The next day he went to a local sanctuary and bought himself a fully accredited disease-free cat – a blue Persian. He called it Gertie of Nivelles (its full and fancy name) after the seventh century abbess, Saint Gertrude, who happens to be the patron saint of cats, those with a morbid fear of rats and mice, and the mentally ill. Her saint’s day is the same as St. Patrick’s: the day that Ailish passed away, of course.
***
Author’s Note
The author wishes to affirm that, over a period of many years, he genuinely and truthfully witnessed all the descriptive passages written in italics.

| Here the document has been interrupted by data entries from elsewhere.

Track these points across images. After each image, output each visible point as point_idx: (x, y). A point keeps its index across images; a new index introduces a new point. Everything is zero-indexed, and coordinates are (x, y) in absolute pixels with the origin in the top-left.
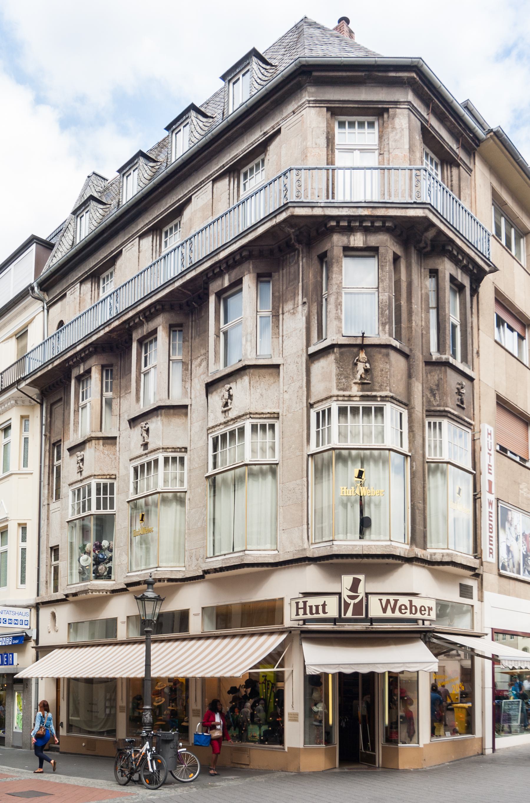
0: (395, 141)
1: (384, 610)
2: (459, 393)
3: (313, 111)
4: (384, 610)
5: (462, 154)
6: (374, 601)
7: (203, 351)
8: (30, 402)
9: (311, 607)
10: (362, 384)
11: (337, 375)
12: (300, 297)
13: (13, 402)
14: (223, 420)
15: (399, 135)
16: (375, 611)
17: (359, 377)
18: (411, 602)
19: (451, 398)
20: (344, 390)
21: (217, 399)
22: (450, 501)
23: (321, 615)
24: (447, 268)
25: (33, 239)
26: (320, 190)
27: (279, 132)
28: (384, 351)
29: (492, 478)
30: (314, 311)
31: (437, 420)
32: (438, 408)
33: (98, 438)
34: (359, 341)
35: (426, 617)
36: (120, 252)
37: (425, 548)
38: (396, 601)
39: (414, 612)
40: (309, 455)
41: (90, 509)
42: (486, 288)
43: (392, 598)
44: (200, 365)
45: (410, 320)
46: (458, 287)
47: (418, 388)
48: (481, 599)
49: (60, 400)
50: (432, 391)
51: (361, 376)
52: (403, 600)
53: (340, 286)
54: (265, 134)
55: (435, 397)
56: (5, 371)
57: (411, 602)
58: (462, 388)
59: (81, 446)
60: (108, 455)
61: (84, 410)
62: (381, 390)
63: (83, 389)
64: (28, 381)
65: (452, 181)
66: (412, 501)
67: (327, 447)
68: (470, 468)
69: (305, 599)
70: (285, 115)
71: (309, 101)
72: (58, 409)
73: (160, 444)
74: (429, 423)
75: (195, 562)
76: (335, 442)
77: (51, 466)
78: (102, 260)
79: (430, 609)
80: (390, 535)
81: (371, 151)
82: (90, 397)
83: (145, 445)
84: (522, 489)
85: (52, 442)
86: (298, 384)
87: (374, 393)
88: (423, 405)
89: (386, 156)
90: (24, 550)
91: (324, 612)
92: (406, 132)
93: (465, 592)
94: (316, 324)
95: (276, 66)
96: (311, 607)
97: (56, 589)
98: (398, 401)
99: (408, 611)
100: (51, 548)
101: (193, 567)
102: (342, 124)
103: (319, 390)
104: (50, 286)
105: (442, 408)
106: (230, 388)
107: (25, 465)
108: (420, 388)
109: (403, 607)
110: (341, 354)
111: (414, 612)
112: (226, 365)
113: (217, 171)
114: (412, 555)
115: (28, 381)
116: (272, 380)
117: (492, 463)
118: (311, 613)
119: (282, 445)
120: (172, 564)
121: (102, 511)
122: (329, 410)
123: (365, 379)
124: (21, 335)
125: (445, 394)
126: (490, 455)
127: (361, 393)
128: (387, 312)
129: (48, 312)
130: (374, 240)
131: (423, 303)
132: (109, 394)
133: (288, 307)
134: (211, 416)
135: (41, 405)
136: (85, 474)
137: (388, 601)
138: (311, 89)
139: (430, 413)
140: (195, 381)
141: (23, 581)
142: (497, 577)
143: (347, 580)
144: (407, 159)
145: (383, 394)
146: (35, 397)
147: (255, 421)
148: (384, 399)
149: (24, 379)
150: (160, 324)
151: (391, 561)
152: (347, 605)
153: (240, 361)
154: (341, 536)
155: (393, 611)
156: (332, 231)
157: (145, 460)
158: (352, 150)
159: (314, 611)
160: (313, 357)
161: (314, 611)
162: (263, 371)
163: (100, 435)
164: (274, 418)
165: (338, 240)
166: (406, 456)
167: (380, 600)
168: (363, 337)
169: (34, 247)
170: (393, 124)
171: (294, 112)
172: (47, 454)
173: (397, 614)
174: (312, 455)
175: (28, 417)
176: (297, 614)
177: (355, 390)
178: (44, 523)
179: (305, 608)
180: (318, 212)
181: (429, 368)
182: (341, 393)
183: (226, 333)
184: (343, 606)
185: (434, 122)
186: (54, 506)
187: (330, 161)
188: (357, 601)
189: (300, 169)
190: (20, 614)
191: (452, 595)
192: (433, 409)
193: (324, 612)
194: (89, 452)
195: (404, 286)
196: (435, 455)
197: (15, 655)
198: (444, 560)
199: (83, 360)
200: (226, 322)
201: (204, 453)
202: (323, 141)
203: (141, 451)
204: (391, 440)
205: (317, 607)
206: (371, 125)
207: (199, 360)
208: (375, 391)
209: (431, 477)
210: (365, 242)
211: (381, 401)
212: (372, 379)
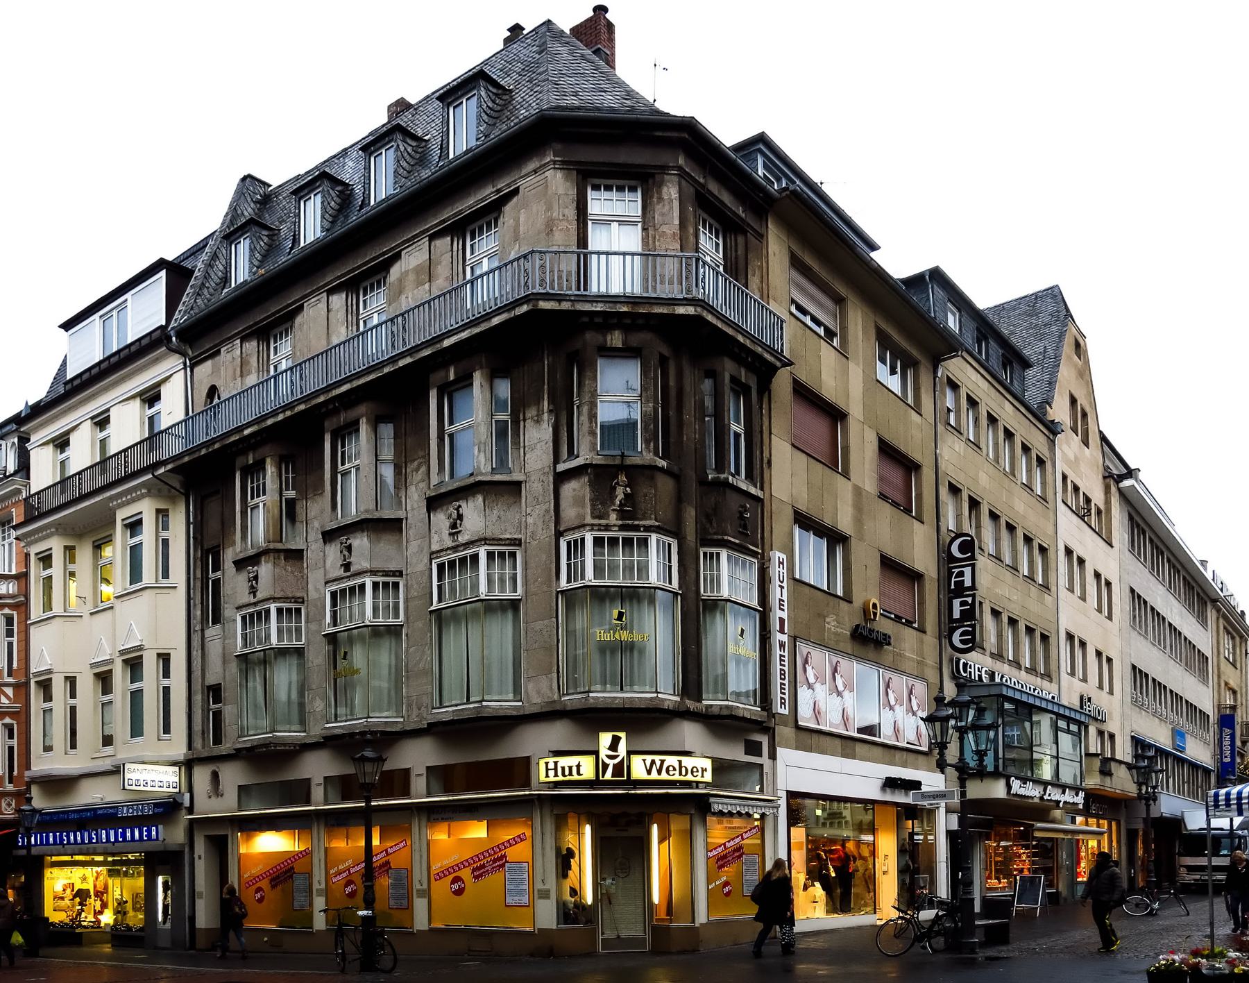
0: (663, 215)
1: (649, 772)
2: (742, 517)
3: (559, 174)
4: (649, 772)
5: (751, 220)
7: (421, 453)
9: (563, 768)
10: (622, 514)
11: (591, 500)
12: (546, 403)
14: (450, 544)
15: (667, 208)
18: (680, 762)
20: (600, 518)
21: (441, 520)
22: (733, 642)
23: (575, 777)
24: (728, 368)
25: (160, 264)
26: (569, 273)
27: (516, 192)
29: (784, 615)
30: (564, 421)
31: (714, 550)
33: (278, 551)
34: (618, 462)
35: (699, 779)
36: (301, 308)
37: (700, 700)
38: (662, 762)
40: (558, 592)
42: (782, 383)
43: (657, 758)
44: (417, 470)
45: (680, 434)
46: (740, 389)
47: (690, 514)
48: (773, 756)
49: (217, 492)
50: (708, 517)
52: (671, 760)
53: (594, 394)
54: (498, 191)
56: (133, 446)
57: (680, 762)
59: (254, 560)
60: (292, 573)
61: (255, 511)
62: (644, 519)
63: (252, 482)
64: (169, 467)
67: (580, 584)
68: (755, 603)
69: (556, 759)
70: (524, 172)
72: (213, 507)
73: (366, 565)
74: (705, 554)
75: (415, 712)
76: (590, 577)
77: (205, 578)
78: (273, 314)
79: (704, 770)
80: (660, 684)
81: (634, 223)
82: (264, 494)
83: (347, 567)
85: (205, 547)
86: (545, 507)
89: (651, 232)
90: (167, 690)
91: (579, 773)
92: (676, 204)
93: (753, 749)
94: (563, 441)
95: (511, 91)
96: (563, 768)
97: (218, 741)
100: (209, 688)
101: (414, 717)
102: (596, 188)
103: (570, 513)
104: (194, 337)
107: (166, 575)
108: (693, 513)
112: (452, 475)
113: (437, 225)
114: (683, 709)
115: (169, 467)
116: (511, 500)
117: (785, 598)
118: (564, 775)
119: (525, 577)
120: (385, 714)
122: (583, 540)
126: (782, 587)
129: (192, 371)
130: (637, 339)
132: (291, 494)
133: (532, 412)
134: (435, 538)
136: (260, 596)
137: (653, 762)
139: (706, 542)
140: (412, 489)
141: (167, 730)
142: (793, 730)
143: (605, 738)
144: (677, 238)
145: (647, 523)
146: (178, 487)
148: (648, 529)
149: (164, 463)
150: (362, 411)
151: (657, 715)
152: (605, 766)
153: (472, 475)
154: (599, 687)
155: (659, 772)
157: (346, 584)
158: (608, 223)
159: (567, 772)
160: (561, 478)
161: (567, 772)
163: (279, 546)
164: (514, 545)
166: (676, 594)
168: (623, 456)
169: (163, 273)
170: (660, 193)
171: (535, 171)
172: (199, 563)
173: (664, 776)
174: (562, 592)
176: (547, 776)
177: (613, 518)
178: (196, 654)
179: (556, 769)
180: (566, 306)
182: (596, 521)
183: (451, 436)
184: (600, 767)
185: (713, 187)
186: (213, 631)
187: (582, 241)
188: (616, 761)
189: (544, 252)
191: (736, 753)
193: (579, 773)
194: (265, 570)
195: (673, 393)
196: (712, 591)
197: (160, 827)
199: (254, 448)
200: (451, 423)
201: (425, 579)
202: (571, 212)
203: (341, 572)
204: (654, 578)
205: (570, 768)
206: (633, 189)
207: (416, 463)
209: (708, 619)
211: (645, 531)
212: (633, 506)
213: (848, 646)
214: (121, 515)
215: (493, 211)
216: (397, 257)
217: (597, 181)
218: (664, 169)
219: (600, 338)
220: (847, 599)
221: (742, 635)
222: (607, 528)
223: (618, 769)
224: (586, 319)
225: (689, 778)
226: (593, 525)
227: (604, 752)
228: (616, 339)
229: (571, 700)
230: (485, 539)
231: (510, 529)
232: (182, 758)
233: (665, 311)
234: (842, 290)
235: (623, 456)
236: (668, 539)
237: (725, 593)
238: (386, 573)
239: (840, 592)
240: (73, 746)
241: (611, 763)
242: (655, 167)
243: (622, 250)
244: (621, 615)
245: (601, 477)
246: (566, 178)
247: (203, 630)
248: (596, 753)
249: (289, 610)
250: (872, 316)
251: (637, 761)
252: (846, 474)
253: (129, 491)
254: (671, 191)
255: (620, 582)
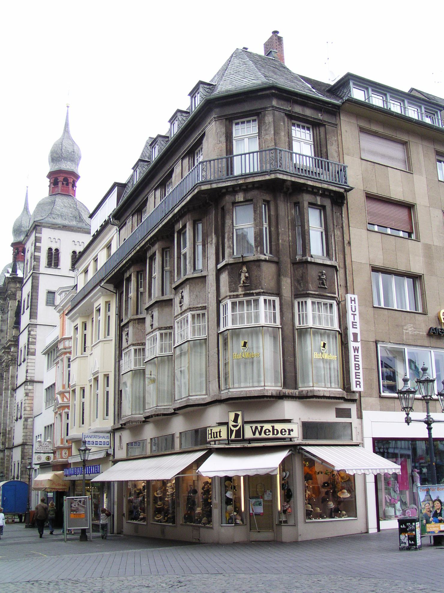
1: (254, 434)
2: (320, 279)
4: (254, 434)
6: (247, 428)
8: (106, 292)
9: (214, 433)
10: (245, 287)
13: (100, 293)
16: (248, 434)
17: (242, 282)
18: (273, 427)
19: (312, 284)
25: (116, 184)
28: (257, 263)
29: (358, 331)
31: (303, 300)
32: (302, 293)
34: (241, 260)
36: (147, 198)
37: (296, 388)
38: (262, 427)
39: (275, 433)
41: (225, 324)
43: (259, 426)
48: (360, 417)
50: (298, 282)
51: (243, 282)
55: (300, 285)
57: (273, 427)
58: (323, 275)
64: (105, 281)
65: (320, 136)
66: (283, 357)
71: (215, 118)
81: (255, 137)
84: (406, 330)
87: (251, 292)
88: (292, 292)
91: (220, 437)
93: (343, 413)
94: (219, 254)
96: (214, 433)
98: (270, 293)
99: (271, 433)
105: (305, 292)
106: (182, 292)
109: (267, 431)
110: (232, 269)
111: (275, 433)
121: (235, 327)
123: (246, 283)
124: (109, 247)
125: (307, 282)
126: (354, 315)
127: (243, 293)
128: (259, 239)
130: (249, 196)
131: (290, 225)
135: (116, 293)
137: (256, 428)
138: (217, 110)
139: (297, 295)
141: (107, 415)
142: (378, 399)
147: (193, 312)
148: (258, 294)
149: (103, 280)
150: (157, 248)
155: (260, 433)
156: (224, 194)
162: (197, 280)
164: (204, 309)
165: (228, 199)
167: (251, 427)
168: (242, 256)
169: (116, 189)
173: (263, 435)
175: (110, 301)
177: (240, 291)
181: (295, 266)
182: (232, 294)
188: (237, 428)
190: (103, 437)
192: (299, 293)
193: (220, 437)
198: (309, 395)
204: (262, 322)
208: (253, 290)
210: (244, 198)
213: (426, 342)
214: (96, 305)
215: (199, 142)
216: (172, 171)
217: (237, 121)
218: (265, 109)
219: (233, 198)
220: (425, 313)
221: (324, 346)
222: (237, 296)
223: (238, 433)
224: (224, 191)
225: (280, 435)
226: (230, 296)
227: (231, 423)
228: (240, 197)
229: (224, 395)
230: (190, 308)
231: (201, 301)
232: (110, 429)
233: (261, 179)
234: (405, 138)
235: (242, 256)
236: (272, 298)
237: (310, 324)
238: (166, 328)
239: (420, 311)
240: (83, 423)
241: (235, 429)
242: (261, 109)
243: (240, 153)
244: (245, 344)
245: (234, 269)
246: (221, 124)
247: (119, 361)
248: (227, 424)
249: (140, 349)
250: (432, 146)
251: (247, 428)
252: (417, 240)
253: (94, 295)
254: (269, 119)
255: (246, 325)
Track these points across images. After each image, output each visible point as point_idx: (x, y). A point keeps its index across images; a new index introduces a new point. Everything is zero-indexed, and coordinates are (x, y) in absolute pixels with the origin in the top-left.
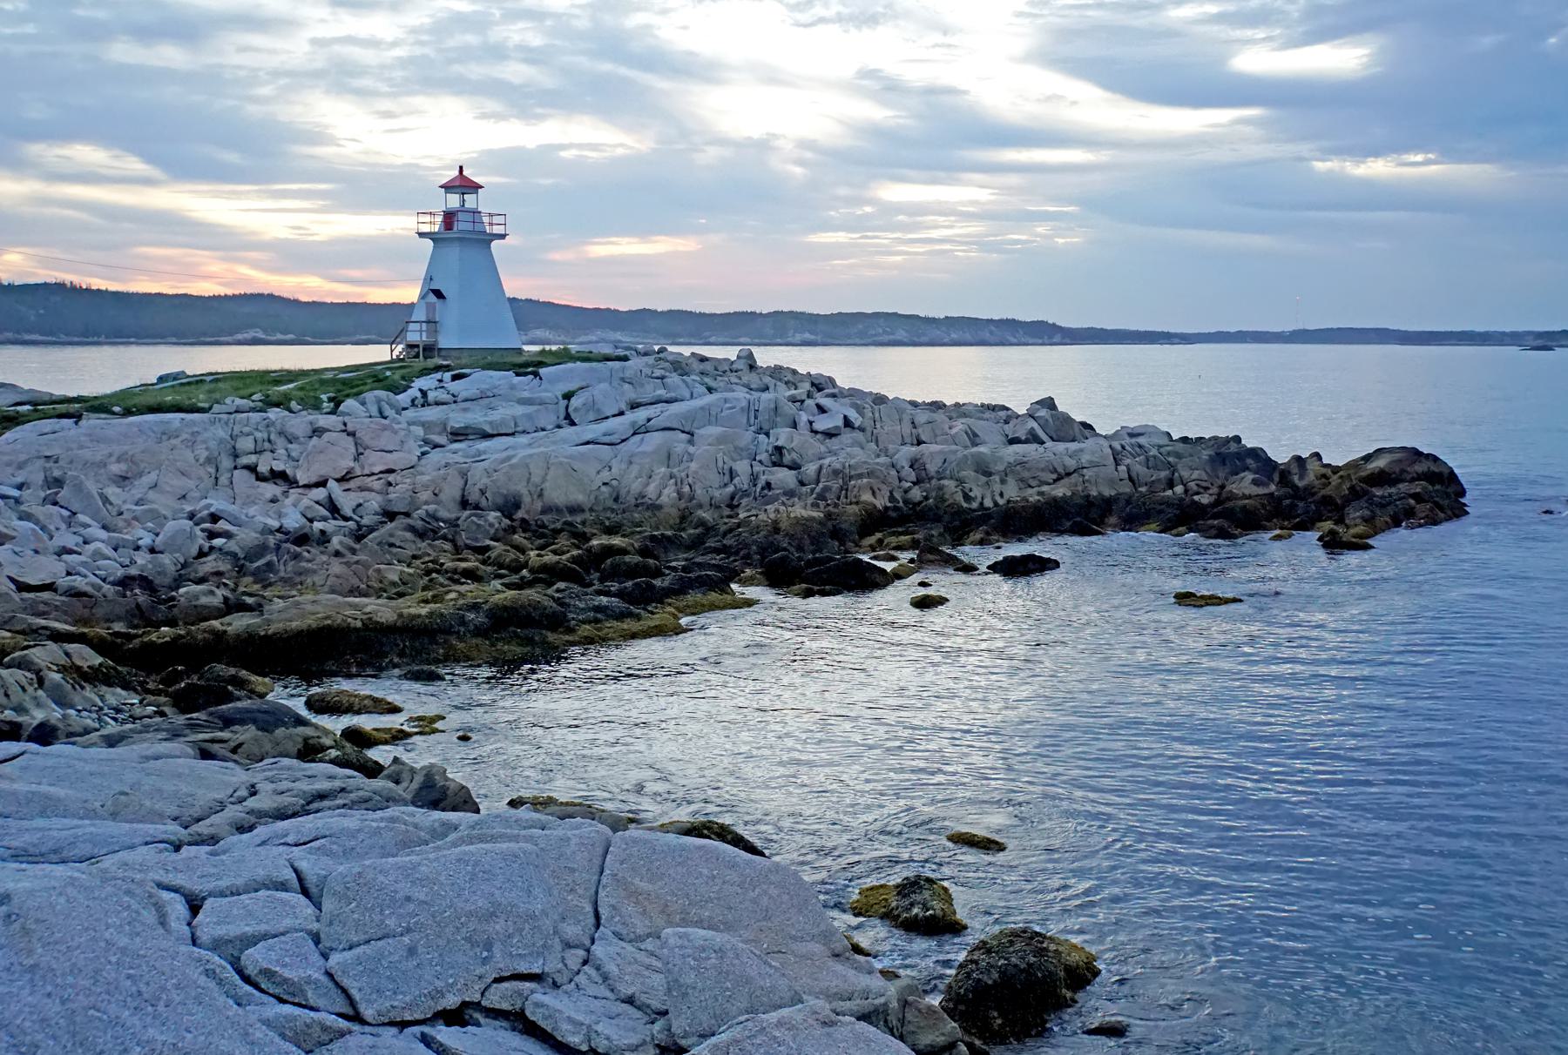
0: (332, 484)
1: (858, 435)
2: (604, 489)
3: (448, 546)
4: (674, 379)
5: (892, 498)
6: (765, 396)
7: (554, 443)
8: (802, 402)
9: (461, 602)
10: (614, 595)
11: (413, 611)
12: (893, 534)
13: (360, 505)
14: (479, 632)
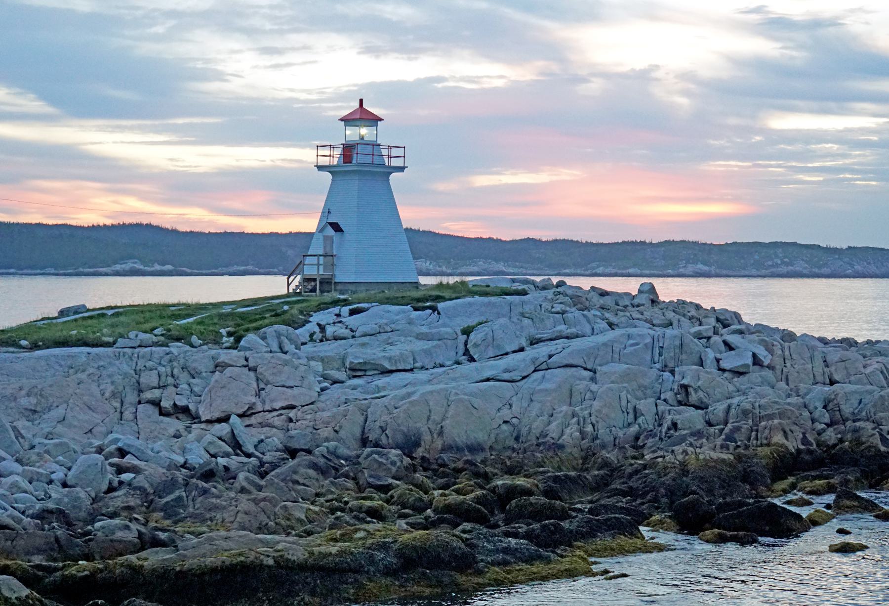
0: (234, 419)
1: (768, 373)
2: (504, 427)
3: (350, 484)
4: (574, 314)
5: (805, 441)
6: (669, 332)
7: (454, 379)
8: (709, 338)
9: (370, 541)
10: (523, 538)
11: (323, 549)
12: (805, 478)
13: (262, 441)
14: (390, 572)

These things, then, he honestly saw and has faithfully reproduced herein; however, the understanding and particularly the interpretation of these events is another matter altogether.
* * *
[1] A BBC comedy series, One Foot in the Grave – early 1990 to late 2000. The series featured the exploits and mishaps of irascible pensioner Victor Meldrew, who after being forced to retire from his job, finds himself at war with the world and everything in it. His catchphrase was ‘I don’t believe it’ after yet another confrontation with the trials and tribulations of modern life.
[2]The Social Democratic Party was formed in 1981 when a group of ‘moderate’ UK Labour politicians broke away from their party because of its increasing ‘leftism’. In 1988 it merged with the Liberal Party.
[3] ‘Eight for a wish, nine for a kiss, ten for a bird you must not miss.’
[4] A male cat's penis has a band of about 120–150 backwards-pointing penile spines, which are about 1 mm long; upon withdrawal the spines painfully rake the walls of the female's vagina, which is a trigger for ovulation.
[5] The Bovine Spongiform Encephalopathy crisis in the British beef herd (late 1980s and early 90s) when scrapie (a disease affecting the brains of sheep) jumped species and infected cattle through feed; it also infected humans in the form of a variant of Creutzfeldt-Jakob Disease (CJD). BSE reached its peak in 1992/3 with 100, 000 confirmed cases, but began to decline thereafter. The first known human victim of variant CJD died in 1995.